**Task description:** Take the entries below and return them unchanged.

Collected data:
===
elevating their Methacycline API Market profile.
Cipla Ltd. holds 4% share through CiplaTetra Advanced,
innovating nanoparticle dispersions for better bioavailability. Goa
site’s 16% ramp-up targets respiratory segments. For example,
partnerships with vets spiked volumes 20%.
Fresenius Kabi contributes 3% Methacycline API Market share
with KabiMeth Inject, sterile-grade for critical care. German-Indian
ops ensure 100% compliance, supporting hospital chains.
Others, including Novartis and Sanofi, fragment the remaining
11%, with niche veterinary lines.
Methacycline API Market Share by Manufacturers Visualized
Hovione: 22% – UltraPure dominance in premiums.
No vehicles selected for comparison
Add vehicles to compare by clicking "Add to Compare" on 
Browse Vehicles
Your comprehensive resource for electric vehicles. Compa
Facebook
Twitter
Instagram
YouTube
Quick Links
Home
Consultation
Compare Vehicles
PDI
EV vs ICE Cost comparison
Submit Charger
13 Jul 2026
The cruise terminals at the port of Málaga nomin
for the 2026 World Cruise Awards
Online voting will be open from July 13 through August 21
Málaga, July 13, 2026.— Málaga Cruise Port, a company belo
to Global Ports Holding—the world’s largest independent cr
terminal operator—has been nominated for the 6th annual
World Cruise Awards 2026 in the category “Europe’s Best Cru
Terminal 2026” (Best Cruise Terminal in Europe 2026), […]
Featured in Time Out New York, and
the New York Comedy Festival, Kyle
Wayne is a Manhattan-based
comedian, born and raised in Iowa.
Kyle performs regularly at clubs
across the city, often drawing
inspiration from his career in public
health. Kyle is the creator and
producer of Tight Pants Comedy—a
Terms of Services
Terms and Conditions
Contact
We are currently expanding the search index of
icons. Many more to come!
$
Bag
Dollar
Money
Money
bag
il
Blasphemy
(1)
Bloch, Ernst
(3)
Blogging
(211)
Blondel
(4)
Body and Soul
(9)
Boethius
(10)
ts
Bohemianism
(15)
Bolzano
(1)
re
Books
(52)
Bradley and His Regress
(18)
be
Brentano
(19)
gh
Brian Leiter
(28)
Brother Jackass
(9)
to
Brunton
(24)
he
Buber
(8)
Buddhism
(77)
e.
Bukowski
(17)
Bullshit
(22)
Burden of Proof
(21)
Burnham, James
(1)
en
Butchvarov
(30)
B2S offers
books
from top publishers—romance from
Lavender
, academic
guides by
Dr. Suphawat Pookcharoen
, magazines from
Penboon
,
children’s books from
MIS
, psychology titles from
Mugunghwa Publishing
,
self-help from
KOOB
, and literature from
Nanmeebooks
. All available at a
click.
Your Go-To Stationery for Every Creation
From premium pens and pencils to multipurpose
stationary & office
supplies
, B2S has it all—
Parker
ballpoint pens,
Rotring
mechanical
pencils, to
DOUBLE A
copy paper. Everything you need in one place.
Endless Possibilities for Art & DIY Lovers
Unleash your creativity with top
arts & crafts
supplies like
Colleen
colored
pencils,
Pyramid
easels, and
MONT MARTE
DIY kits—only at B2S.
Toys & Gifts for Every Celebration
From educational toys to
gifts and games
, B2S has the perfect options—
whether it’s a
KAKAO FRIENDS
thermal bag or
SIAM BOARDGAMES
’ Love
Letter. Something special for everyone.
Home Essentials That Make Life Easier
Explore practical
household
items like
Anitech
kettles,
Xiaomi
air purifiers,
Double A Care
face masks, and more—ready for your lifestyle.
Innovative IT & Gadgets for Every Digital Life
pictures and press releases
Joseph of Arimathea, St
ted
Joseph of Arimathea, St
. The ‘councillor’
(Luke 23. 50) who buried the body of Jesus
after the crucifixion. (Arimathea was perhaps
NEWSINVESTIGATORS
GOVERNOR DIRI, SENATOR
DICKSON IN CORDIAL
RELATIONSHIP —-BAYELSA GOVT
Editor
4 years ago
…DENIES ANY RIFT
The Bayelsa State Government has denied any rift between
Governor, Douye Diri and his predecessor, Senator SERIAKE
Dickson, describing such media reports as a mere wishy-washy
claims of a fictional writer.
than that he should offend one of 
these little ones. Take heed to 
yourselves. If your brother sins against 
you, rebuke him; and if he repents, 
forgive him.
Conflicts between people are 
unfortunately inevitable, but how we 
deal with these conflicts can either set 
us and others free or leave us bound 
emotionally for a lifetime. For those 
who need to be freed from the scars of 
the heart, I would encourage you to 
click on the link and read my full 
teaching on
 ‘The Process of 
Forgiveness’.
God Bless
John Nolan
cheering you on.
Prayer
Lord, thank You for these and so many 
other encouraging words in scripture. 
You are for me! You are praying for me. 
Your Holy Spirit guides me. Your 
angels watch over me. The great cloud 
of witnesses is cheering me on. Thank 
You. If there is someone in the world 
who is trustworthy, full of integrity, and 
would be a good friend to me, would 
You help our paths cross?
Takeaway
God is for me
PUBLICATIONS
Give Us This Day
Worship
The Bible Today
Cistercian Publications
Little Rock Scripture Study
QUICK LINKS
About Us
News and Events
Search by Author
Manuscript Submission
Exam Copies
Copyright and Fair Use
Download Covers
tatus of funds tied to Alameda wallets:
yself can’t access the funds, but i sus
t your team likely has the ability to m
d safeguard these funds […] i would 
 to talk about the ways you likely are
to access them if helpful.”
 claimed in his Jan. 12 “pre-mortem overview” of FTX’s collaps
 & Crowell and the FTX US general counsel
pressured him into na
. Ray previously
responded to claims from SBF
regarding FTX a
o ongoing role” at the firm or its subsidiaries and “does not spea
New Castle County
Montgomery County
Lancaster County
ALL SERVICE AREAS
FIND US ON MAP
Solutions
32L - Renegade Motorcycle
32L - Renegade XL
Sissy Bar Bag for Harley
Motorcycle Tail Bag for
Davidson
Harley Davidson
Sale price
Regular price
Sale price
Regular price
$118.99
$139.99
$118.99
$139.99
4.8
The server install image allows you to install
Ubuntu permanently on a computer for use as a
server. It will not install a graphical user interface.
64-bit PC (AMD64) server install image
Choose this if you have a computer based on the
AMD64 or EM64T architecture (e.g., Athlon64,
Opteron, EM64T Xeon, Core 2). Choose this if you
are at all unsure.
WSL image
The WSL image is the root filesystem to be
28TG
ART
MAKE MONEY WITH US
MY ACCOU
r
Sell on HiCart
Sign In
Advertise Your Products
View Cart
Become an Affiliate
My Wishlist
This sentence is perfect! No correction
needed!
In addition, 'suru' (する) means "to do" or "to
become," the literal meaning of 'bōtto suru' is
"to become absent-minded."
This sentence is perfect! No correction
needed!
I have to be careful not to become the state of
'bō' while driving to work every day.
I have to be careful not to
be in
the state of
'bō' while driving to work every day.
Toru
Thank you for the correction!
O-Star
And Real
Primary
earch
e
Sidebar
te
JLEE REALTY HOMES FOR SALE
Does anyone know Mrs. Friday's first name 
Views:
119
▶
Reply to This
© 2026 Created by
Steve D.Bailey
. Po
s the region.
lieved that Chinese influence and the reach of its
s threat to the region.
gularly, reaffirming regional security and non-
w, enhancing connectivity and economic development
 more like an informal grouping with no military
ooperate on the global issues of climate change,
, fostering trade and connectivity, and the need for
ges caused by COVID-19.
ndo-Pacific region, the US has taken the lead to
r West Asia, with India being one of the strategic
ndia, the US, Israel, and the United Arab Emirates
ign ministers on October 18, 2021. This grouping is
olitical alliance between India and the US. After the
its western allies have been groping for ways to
===
**Answer to this problem:**
elevating their Methacycline API Market profile.
Cipla Ltd. holds 4% share through CiplaTetra Advanced,
innovating nanoparticle dispersions for better bioavailability. Goa
site’s 16% ramp-up targets respiratory segments. For example,
partnerships with vets spiked volumes 20%.
Fresenius Kabi contributes 3% Methacycline API Market share
with KabiMeth Inject, sterile-grade for critical care. German-Indian
ops ensure 100% compliance, supporting hospital chains.
Others, including Novartis and Sanofi, fragment the remaining
11%, with niche veterinary lines.
Methacycline API Market Share by Manufacturers Visualized
Hovione: 22% – UltraPure dominance in premiums.
No vehicles selected for comparison
Add vehicles to compare by clicking "Add to Compare" on 
Browse Vehicles
Your comprehensive resource for electric vehicles. Compa
Facebook
Twitter
Instagram
YouTube
Quick Links
Home
Consultation
Compare Vehicles
PDI
EV vs ICE Cost comparison
Submit Charger
13 Jul 2026
The cruise terminals at the port of Málaga nomin
for the 2026 World Cruise Awards
Online voting will be open from July 13 through August 21
Málaga, July 13, 2026.— Málaga Cruise Port, a company belo
to Global Ports Holding—the world’s largest independent cr
terminal operator—has been nominated for the 6th annual
World Cruise Awards 2026 in the category “Europe’s Best Cru
Terminal 2026” (Best Cruise Terminal in Europe 2026), […]
Featured in Time Out New York, and
the New York Comedy Festival, Kyle
Wayne is a Manhattan-based
comedian, born and raised in Iowa.
Kyle performs regularly at clubs
across the city, often drawing
inspiration from his career in public
health. Kyle is the creator and
producer of Tight Pants Comedy—a
Terms of Services
Terms and Conditions
Contact
We are currently expanding the search index of
icons. Many more to come!
$
Bag
Dollar
Money
Money
bag
il
Blasphemy
(1)
Bloch, Ernst
(3)
Blogging
(211)
Blondel
(4)
Body and Soul
(9)
Boethius
(10)
ts
Bohemianism
(15)
Bolzano
(1)
re
Books
(52)
Bradley and His Regress
(18)
be
Brentano
(19)
gh
Brian Leiter
(28)
Brother Jackass
(9)
to
Brunton
(24)
he
Buber
(8)
Buddhism
(77)
e.
Bukowski
(17)
Bullshit
(22)
Burden of Proof
(21)
Burnham, James
(1)
en
Butchvarov
(30)
B2S offers
books
from top publishers—romance from
Lavender
, academic
guides by
Dr. Suphawat Pookcharoen
, magazines from
Penboon
,
children’s books from
MIS
, psychology titles from
Mugunghwa Publishing
,
self-help from
KOOB
, and literature from
Nanmeebooks
. All available at a
click.
Your Go-To Stationery for Every Creation
From premium pens and pencils to multipurpose
stationary & office
supplies
, B2S has it all—
Parker
ballpoint pens,
Rotring
mechanical
pencils, to
DOUBLE A
copy paper. Everything you need in one place.
Endless Possibilities for Art & DIY Lovers
Unleash your creativity with top
arts & crafts
supplies like
Colleen
colored
pencils,
Pyramid
easels, and
MONT MARTE
DIY kits—only at B2S.
Toys & Gifts for Every Celebration
From educational toys to
gifts and games
, B2S has the perfect options—
whether it’s a
KAKAO FRIENDS
thermal bag or
SIAM BOARDGAMES
’ Love
Letter. Something special for everyone.
Home Essentials That Make Life Easier
Explore practical
household
items like
Anitech
kettles,
Xiaomi
air purifiers,
Double A Care
face masks, and more—ready for your lifestyle.
Innovative IT & Gadgets for Every Digital Life
pictures and press releases
Joseph of Arimathea, St
ted
Joseph of Arimathea, St
. The ‘councillor’
(Luke 23. 50) who buried the body of Jesus
after the crucifixion. (Arimathea was perhaps
NEWSINVESTIGATORS
GOVERNOR DIRI, SENATOR
DICKSON IN CORDIAL
RELATIONSHIP —-BAYELSA GOVT
Editor
4 years ago
…DENIES ANY RIFT
The Bayelsa State Government has denied any rift between
Governor, Douye Diri and his predecessor, Senator SERIAKE
Dickson, describing such media reports as a mere wishy-washy
claims of a fictional writer.
than that he should offend one of 
these little ones. Take heed to 
yourselves. If your brother sins against 
you, rebuke him; and if he repents, 
forgive him.
Conflicts between people are 
unfortunately inevitable, but how we 
deal with these conflicts can either set 
us and others free or leave us bound 
emotionally for a lifetime. For those 
who need to be freed from the scars of 
the heart, I would encourage you to 
click on the link and read my full 
teaching on
 ‘The Process of 
Forgiveness’.
God Bless
John Nolan
cheering you on.
Prayer
Lord, thank You for these and so many 
other encouraging words in scripture. 
You are for me! You are praying for me. 
Your Holy Spirit guides me. Your 
angels watch over me. The great cloud 
of witnesses is cheering me on. Thank 
You. If there is someone in the world 
who is trustworthy, full of integrity, and 
would be a good friend to me, would 
You help our paths cross?
Takeaway
God is for me
PUBLICATIONS
Give Us This Day
Worship
The Bible Today
Cistercian Publications
Little Rock Scripture Study
QUICK LINKS
About Us
News and Events
Search by Author
Manuscript Submission
Exam Copies
Copyright and Fair Use
Download Covers
tatus of funds tied to Alameda wallets:
yself can’t access the funds, but i sus
t your team likely has the ability to m
d safeguard these funds […] i would 
 to talk about the ways you likely are
to access them if helpful.”
 claimed in his Jan. 12 “pre-mortem overview” of FTX’s collaps
 & Crowell and the FTX US general counsel
pressured him into na
. Ray previously
responded to claims from SBF
regarding FTX a
o ongoing role” at the firm or its subsidiaries and “does not spea
New Castle County
Montgomery County
Lancaster County
ALL SERVICE AREAS
FIND US ON MAP
Solutions
32L - Renegade Motorcycle
32L - Renegade XL
Sissy Bar Bag for Harley
Motorcycle Tail Bag for
Davidson
Harley Davidson
Sale price
Regular price
Sale price
Regular price
$118.99
$139.99
$118.99
$139.99
4.8
The server install image allows you to install
Ubuntu permanently on a computer for use as a
server. It will not install a graphical user interface.
64-bit PC (AMD64) server install image
Choose this if you have a computer based on the
AMD64 or EM64T architecture (e.g., Athlon64,
Opteron, EM64T Xeon, Core 2). Choose this if you
are at all unsure.
WSL image
The WSL image is the root filesystem to be
28TG
ART
MAKE MONEY WITH US
MY ACCOU
r
Sell on HiCart
Sign In
Advertise Your Products
View Cart
Become an Affiliate
My Wishlist
This sentence is perfect! No correction
needed!
In addition, 'suru' (する) means "to do" or "to
become," the literal meaning of 'bōtto suru' is
"to become absent-minded."
This sentence is perfect! No correction
needed!
I have to be careful not to become the state of
'bō' while driving to work every day.
I have to be careful not to
be in
the state of
'bō' while driving to work every day.
Toru
Thank you for the correction!
O-Star
And Real
Primary
earch
e
Sidebar
te
JLEE REALTY HOMES FOR SALE
Does anyone know Mrs. Friday's first name 
Views:
119
▶
Reply to This
© 2026 Created by
Steve D.Bailey
. Po
s the region.
lieved that Chinese influence and the reach of its
s threat to the region.
gularly, reaffirming regional security and non-
w, enhancing connectivity and economic development
 more like an informal grouping with no military
ooperate on the global issues of climate change,
, fostering trade and connectivity, and the need for
ges caused by COVID-19.
ndo-Pacific region, the US has taken the lead to
r West Asia, with India being one of the strategic
ndia, the US, Israel, and the United Arab Emirates
ign ministers on October 18, 2021. This grouping is
olitical alliance between India and the US. After the
its western allies have been groping for ways to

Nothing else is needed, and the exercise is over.